_ Provocadora...
¡Sos muy provocadora!
Lo soltaste así, de repente, y sólo atiné
a mirarte sonriente
_ No sé por qué decís éso, susurré acercándome
_ ¿A no?
Y me miraste con los párpados casi cerrados
_ No.
_ Tal vez sea que yo te veo así _ dijiste como pensando.
Sí. Soy yo. No es tu desafiante forma de caminar, ni tu sonrisa abierta y franca que repartes a todo el mundo. Tampoco es tu mirada, porque sólo echa fuego e invita a seguirte.

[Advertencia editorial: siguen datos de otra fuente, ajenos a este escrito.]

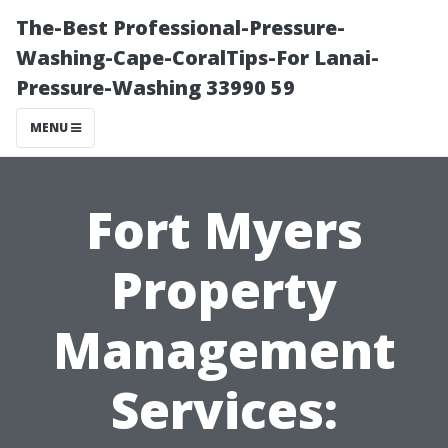
The-Best Professional-Pressure-
Washing-Cape-CoralTips-For Lanai-
Pressure-Washing 33990 59
MENU
Fort Myers
Property
Management
Services: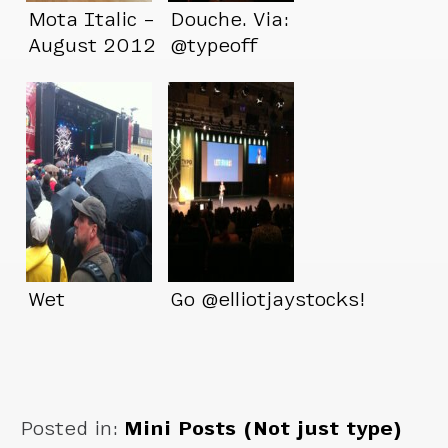
Mota Italic –
Douche. Via:
August 2012
@typeoff
Wet
Go @elliotjaystocks!
Posted in:
Mini Posts (Not just type)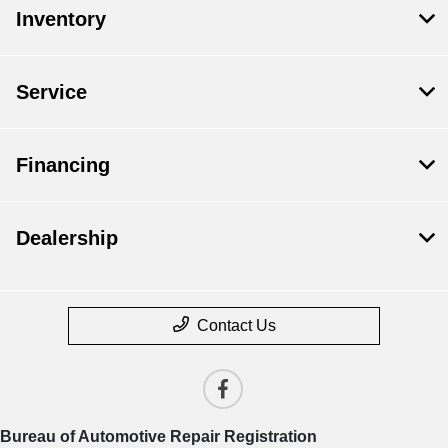
Inventory
Service
Financing
Dealership
Contact Us
Bureau of Automotive Repair Registration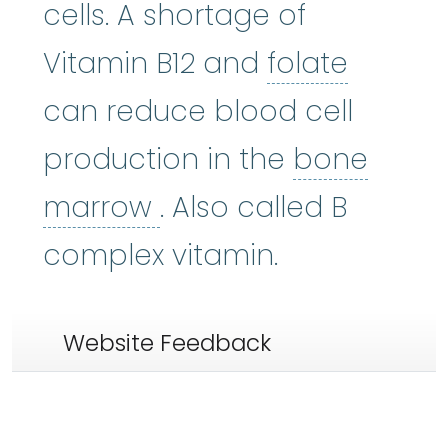
cells. A shortage of
folate
:
Vitamin B12 and
folate
can reduce blood cell
production in the
bone
bone marrow
:
The so
marrow
. Also called B
complex vitamin.
Website Feedback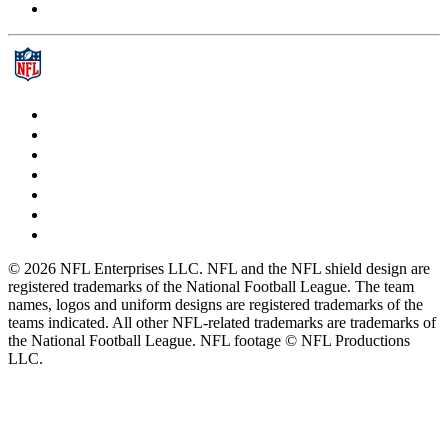
© 2026 NFL Enterprises LLC. NFL and the NFL shield design are
registered trademarks of the National Football League. The team
names, logos and uniform designs are registered trademarks of the
teams indicated. All other NFL-related trademarks are trademarks of
the National Football League. NFL footage © NFL Productions
LLC.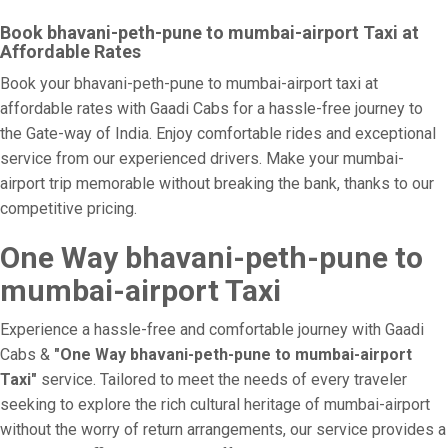
Book bhavani-peth-pune to mumbai-airport Taxi at
Affordable Rates
Book your bhavani-peth-pune to mumbai-airport taxi at
affordable rates with Gaadi Cabs for a hassle-free journey to
the Gate-way of India. Enjoy comfortable rides and exceptional
service from our experienced drivers. Make your mumbai-
airport trip memorable without breaking the bank, thanks to our
competitive pricing.
One Way bhavani-peth-pune to
mumbai-airport Taxi
Experience a hassle-free and comfortable journey with Gaadi
Cabs &
"One Way bhavani-peth-pune to mumbai-airport
Taxi"
service. Tailored to meet the needs of every traveler
seeking to explore the rich cultural heritage of mumbai-airport
without the worry of return arrangements, our service provides a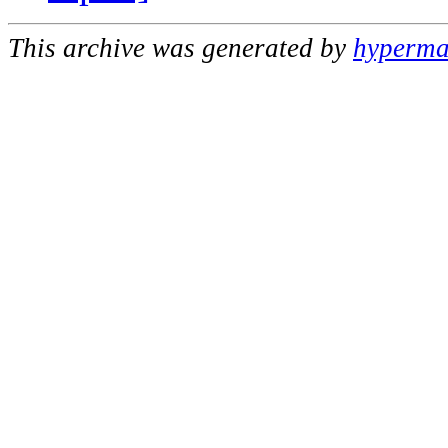
This archive was generated by
hypermai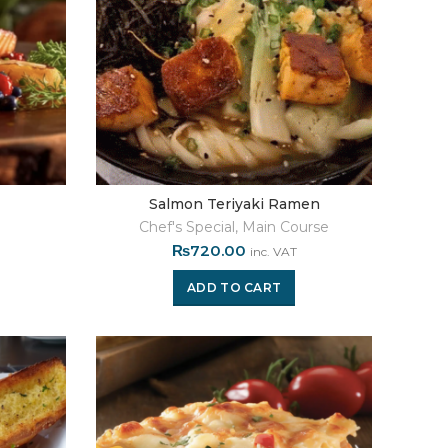
Salmon Teriyaki Ramen
Chef's Special
,
Main Course
₨
720.00
inc. VAT
ADD TO CART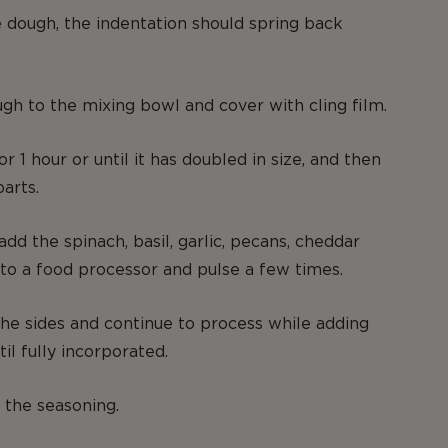
e dough, the indentation should spring back
gh to the mixing bowl and cover with cling film.
or 1 hour or until it has doubled in size, and then
parts.
dd the spinach, basil, garlic, pecans, cheddar
to a food processor and pulse a few times.
e sides and continue to process while adding
til fully incorporated.
 the seasoning.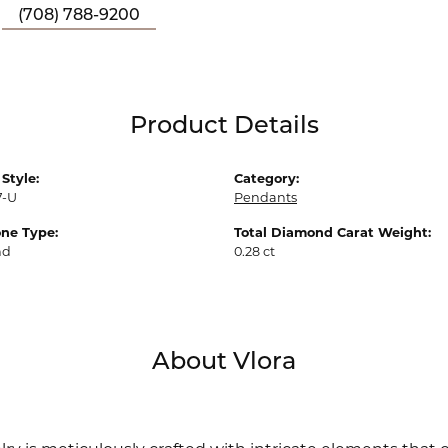
(708) 788-9200
Product Details
Style:
Category:
7-U
Pendants
ne Type:
Total Diamond Carat Weight:
nd
0.28 ct
About Vlora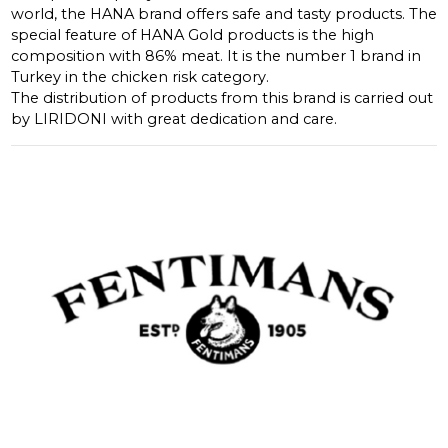
world, the HANA brand offers safe and tasty products. The
special feature of HANA Gold products is the high
composition with 86% meat. It is the number 1 brand in
Turkey in the chicken risk category.
The distribution of products from this brand is carried out
by LIRIDONI with great dedication and care.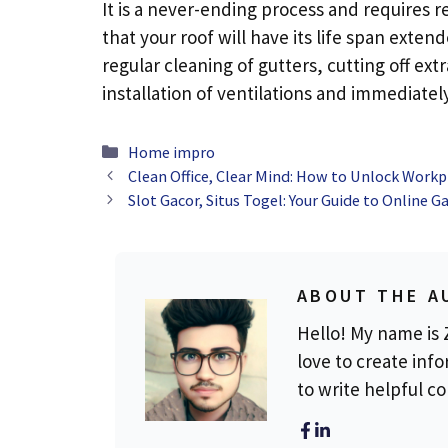
It is a never-ending process and requires 
that your roof will have its life span ext
regular cleaning of gutters, cutting off ex
installation of ventilations and immediate
Categories
Home impro
Clean Office, Clear Mind: How to Unlock Workpl
Slot Gacor, Situs Togel: Your Guide to Online 
ABOUT THE A
Hello! My name is Z
love to create info
to write helpful c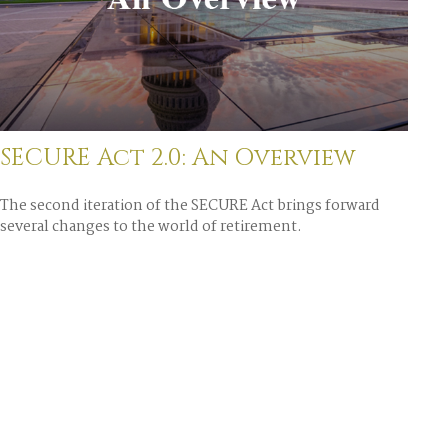
SECURE Act 2.0: An Overview
The second iteration of the SECURE Act brings forward
several changes to the world of retirement.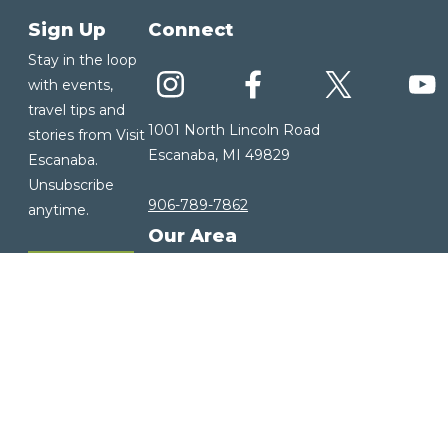
Sign Up
Connect
Stay in the loop
with events,
travel tips and
1001 North Lincoln Road
stories from Visit
Escanaba, MI 49829
Escanaba.
Unsubscribe
906-789-7862
anytime.
Our Area
Sign up for
About Us
our E-
Our History
Newsletter
Our Community
Visitor Guide
Weather
Copyright ©2026 Visit Escanaba. All rights reserved. |
Privacy Policy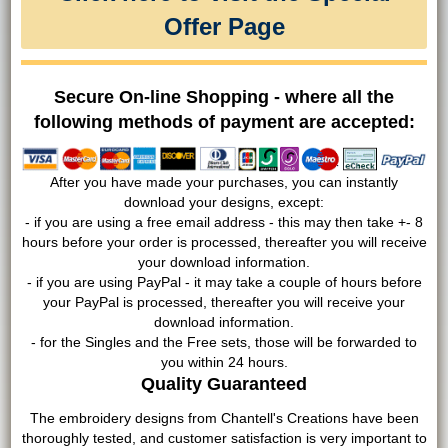
Offer Page
Secure On-line Shopping - where all the
following methods of payment are accepted:
After you have made your purchases, you can instantly
download your designs, except:
- if you are using a free email address - this may then take +- 8
hours before your order is processed, thereafter you will receive
your download information.
- if you are using PayPal - it may take a couple of hours before
your PayPal is processed, thereafter you will receive your
download information.
- for the Singles and the Free sets, those will be forwarded to
you within 24 hours.
Quality Guaranteed
The embroidery designs from Chantell's Creations have been
thoroughly tested, and customer satisfaction is very important to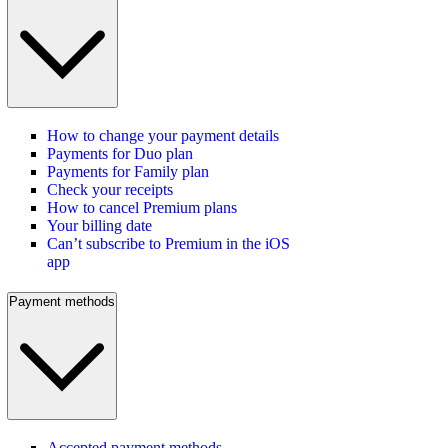
How to change your payment details
Payments for Duo plan
Payments for Family plan
Check your receipts
How to cancel Premium plans
Your billing date
Can’t subscribe to Premium in the iOS
app
Payment methods
Accepted payment methods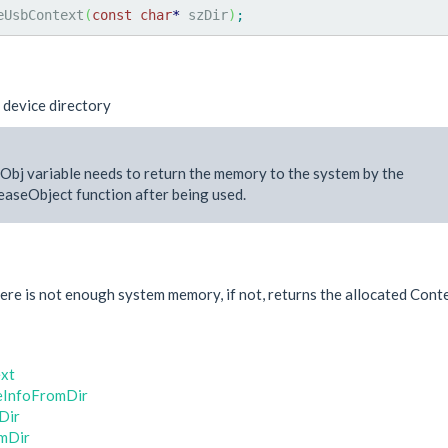
eUsbContext
(
const
char
*
 szDir
)
;
 device directory
Obj variable needs to return the memory to the system by the
aseObject function after being used.
e
re is not enough system memory, if not, returns the allocated Conte
xt
eInfoFromDir
Dir
mDir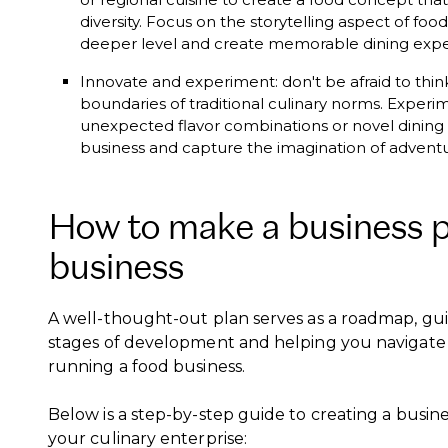
diversity. Focus on the storytelling aspect of fo
deeper level and create memorable dining exp
Innovate and experiment: don't be afraid to thi
boundaries of traditional culinary norms. Experim
unexpected flavor combinations or novel dining 
business and capture the imagination of advent
How to make a business pl
business
A well-thought-out plan serves as a roadmap, gu
stages of development and helping you navigate
running a food business.
Below is a step-by-step guide to creating a busines
your culinary enterprise: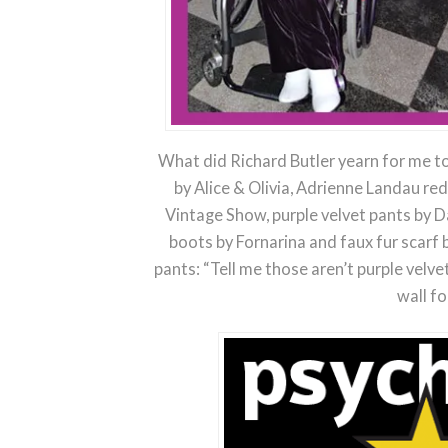
What did Richard Butler yearn for me to
by Alice & Olivia, Adrienne Landau re
Vintage Show, purple velvet pants by D
boots by Fornarina and faux fur scar
pants: “Tell me those aren’t purple velv
wall fo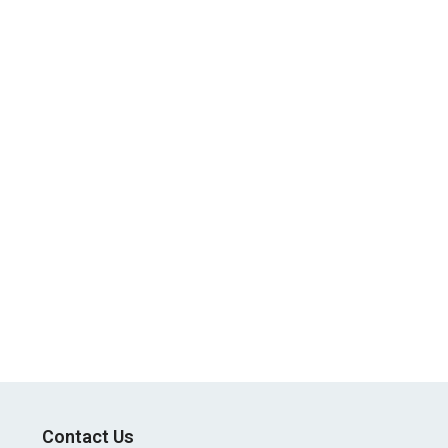
Contact Us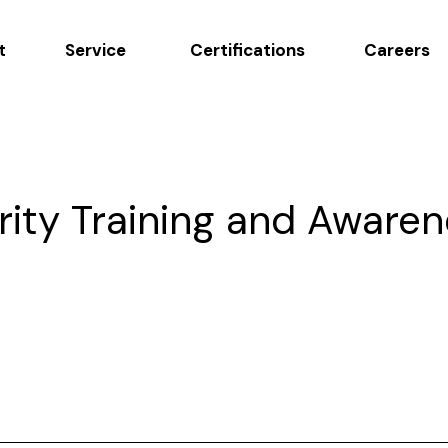
t
Service
Certifications
Careers
rity Training and Aware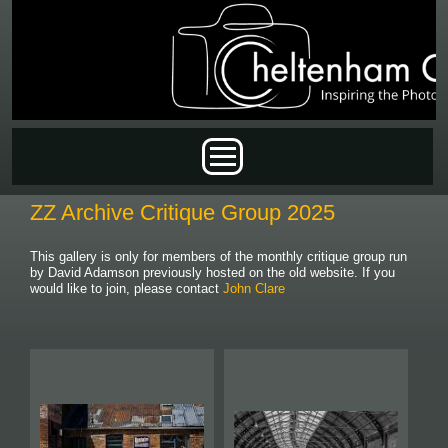
Skip to main content
Main menu
ZZ Archive Critique Group 2025
This gallery is only for members of the monthly critique group run
by David Adamson previously hosted on the old website. If you
would like to join, please contact
John Clare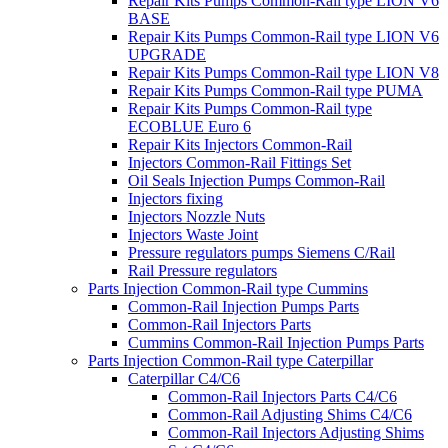
Repair Kits Pumps Common-Rail type LION V6
BASE
Repair Kits Pumps Common-Rail type LION V6
UPGRADE
Repair Kits Pumps Common-Rail type LION V8
Repair Kits Pumps Common-Rail type PUMA
Repair Kits Pumps Common-Rail type
ECOBLUE Euro 6
Repair Kits Injectors Common-Rail
Injectors Common-Rail Fittings Set
Oil Seals Injection Pumps Common-Rail
Injectors fixing
Injectors Nozzle Nuts
Injectors Waste Joint
Pressure regulators pumps Siemens C/Rail
Rail Pressure regulators
Parts Injection Common-Rail type Cummins
Common-Rail Injection Pumps Parts
Common-Rail Injectors Parts
Cummins Common-Rail Injection Pumps Parts
Parts Injection Common-Rail type Caterpillar
Caterpillar C4/C6
Common-Rail Injectors Parts C4/C6
Common-Rail Adjusting Shims C4/C6
Common-Rail Injectors Adjusting Shims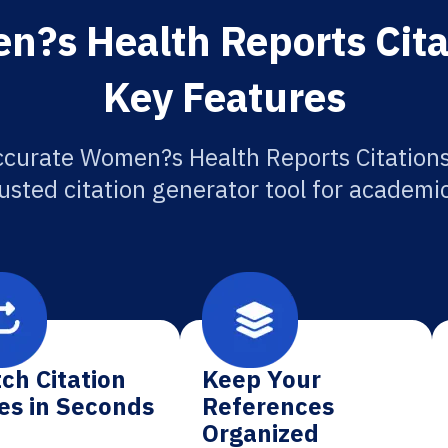
?s Health Reports Cita
Key Features
ccurate Women?s Health Reports Citations
usted citation generator tool for academi
ch Citation
Keep Your
es in Seconds
References
Organized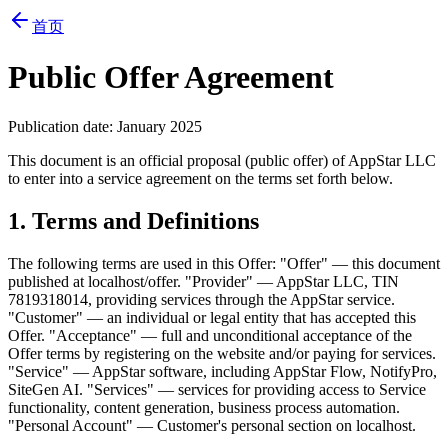
首页
Public Offer Agreement
Publication date: January 2025
This document is an official proposal (public offer) of AppStar LLC
to enter into a service agreement on the terms set forth below.
1. Terms and Definitions
The following terms are used in this Offer: "Offer" — this document
published at localhost/offer. "Provider" — AppStar LLC, TIN
7819318014, providing services through the AppStar service.
"Customer" — an individual or legal entity that has accepted this
Offer. "Acceptance" — full and unconditional acceptance of the
Offer terms by registering on the website and/or paying for services.
"Service" — AppStar software, including AppStar Flow, NotifyPro,
SiteGen AI. "Services" — services for providing access to Service
functionality, content generation, business process automation.
"Personal Account" — Customer's personal section on localhost.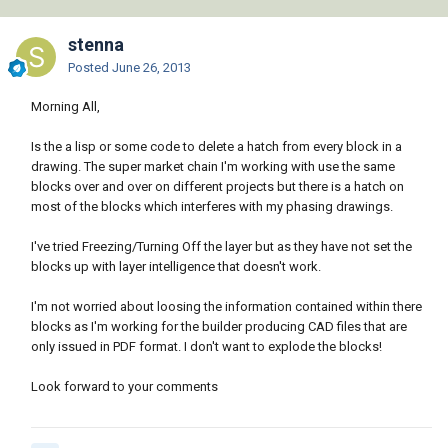
stenna
Posted
June 26, 2013
Morning All,
Is the a lisp or some code to delete a hatch from every block in a
drawing. The super market chain I'm working with use the same
blocks over and over on different projects but there is a hatch on
most of the blocks which interferes with my phasing drawings.
I've tried Freezing/Turning Off the layer but as they have not set the
blocks up with layer intelligence that doesn't work.
I'm not worried about loosing the information contained within there
blocks as I'm working for the builder producing CAD files that are
only issued in PDF format. I don't want to explode the blocks!
Look forward to your comments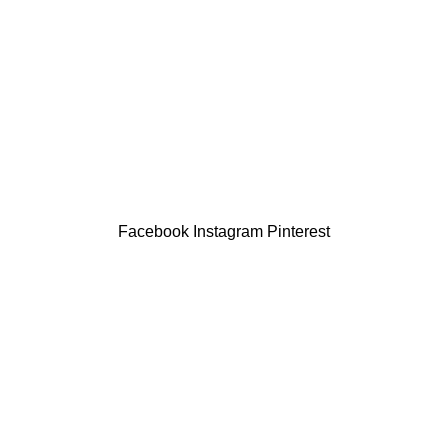
Facebook
Instagram
Pinterest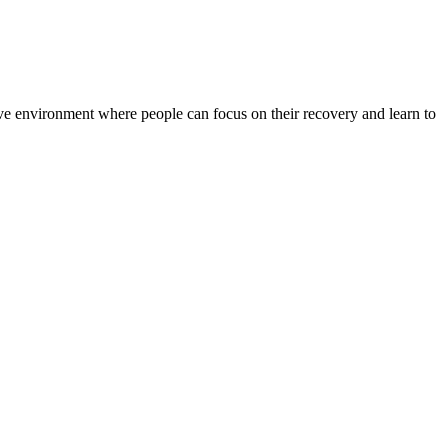
rtive environment where people can focus on their recovery and learn to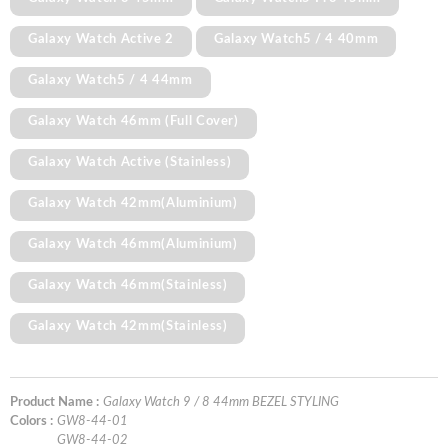
Galaxy Watch Active 2
Galaxy Watch5 / 4 40mm
Galaxy Watch5 / 4 44mm
Galaxy Watch 46mm (Full Cover)
Galaxy Watch Active (Stainless)
Galaxy Watch 42mm(Aluminium)
Galaxy Watch 46mm(Aluminium)
Galaxy Watch 46mm(Stainless)
Galaxy Watch 42mm(Stainless)
Product Name :
Galaxy Watch 9 / 8 44mm BEZEL STYLING
Colors :
GW8-44-01
GW8-44-02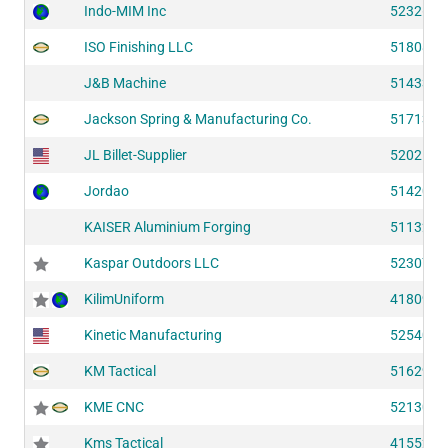
Indo-MIM Inc
52326
ISO Finishing LLC
51808
J&B Machine
51433
Jackson Spring & Manufacturing Co.
51713
JL Billet-Supplier
52025
Jordao
51420
KAISER Aluminium Forging
51132
Kaspar Outdoors LLC
52307
KilimUniform
41809
Kinetic Manufacturing
52540
KM Tactical
51629
KME CNC
52130
Kms Tactical
41552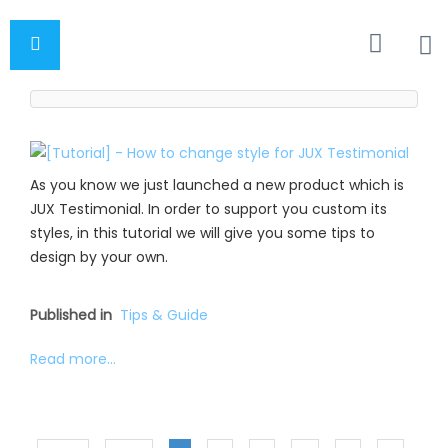
As you know we just launched a new product which is
JUX Testimonial. In order to support you custom its
styles, in this tutorial we will give you some tips to
design by your own.
Published in
Tips & Guide
Read more...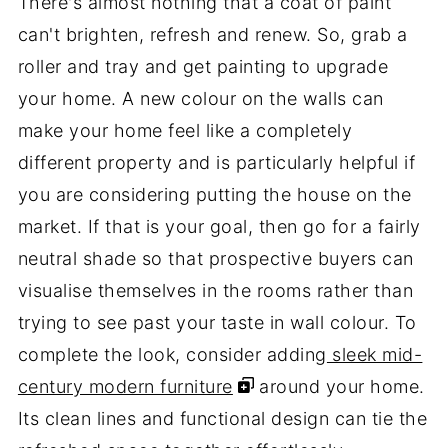
There's almost nothing that a coat of paint
can't brighten, refresh and renew. So, grab a
roller and tray and get painting to upgrade
your home. A new colour on the walls can
make your home feel like a completely
different property and is particularly helpful if
you are considering putting the house on the
market. If that is your goal, then go for a fairly
neutral shade so that prospective buyers can
visualise themselves in the rooms rather than
trying to see past your taste in wall colour. To
complete the look, consider adding
sleek mid-
century modern furniture
around your home.
Its clean lines and functional design can tie the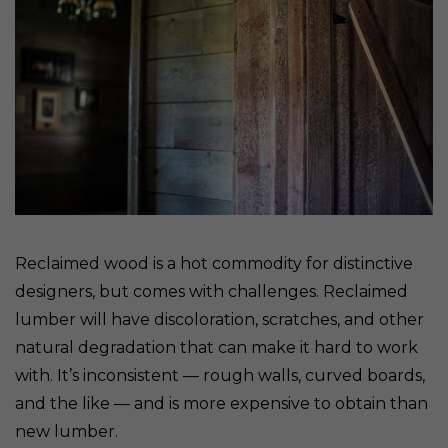
Reclaimed wood is a hot commodity for distinctive
designers, but comes with challenges. Reclaimed
lumber will have discoloration, scratches, and other
natural degradation that can make it hard to work
with. It’s inconsistent — rough walls, curved boards,
and the like — and is more expensive to obtain than
new lumber.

Seguramente soy sólo yo que te veo así...
Porque ¿quién querría mirar ese escote que muestras tan inocentemente?
¿A quién se le ocurriría mirarte cuando caminas por la calle con paso firme y pantalones ajustados?
¡Estoy equivocado!
Nadie debe querer meter sus manos entre tus rulos alborotados, ésos que jamás recoges, pues cuanto más alborotados, más te gustan.
¡Estoy loco!
¡No eres provocadora para nada!
Y a medida que decías ésto, tus manos me atrapaban y recorrían, junto con tus labios, cada cosa que ibas nombrando: mis ojos, mis labios, mi escote, mi cuerpo...
Yo sólo te dejaba hacer mientras me movía al ritmo de esa canción que ya no recuerdo cuál era.
Mis ojos cerrados, mi piel sintiéndote...
Pero tus caricias se volvieron más atrevidas y tus manos más osadas.
Sólo atiné a levantar mis brazos para ayudarte y sentí tu risa ronca en mi oído.
La lluvia caía y nos aisló del mundo.
Una tormenta eléctrica recorrió nuestros cuerpos y hubo relámpagos y rayos y truenos en nuestro interior.
Y como si el techo se hubiera abierto de par en par, terminamos mojados por una lluvia cálida y fuerte que nos hizo dormir abrazados, después de la mejor tempestad a la que nos enfrentamos.
Antes de dormirte volviste a susurrarme:
_ ¡Sos muy provocadora! ¡Y me encanta que lo seas!
Ronroneé apenas, satisfecha, y me dormí en tus brazos.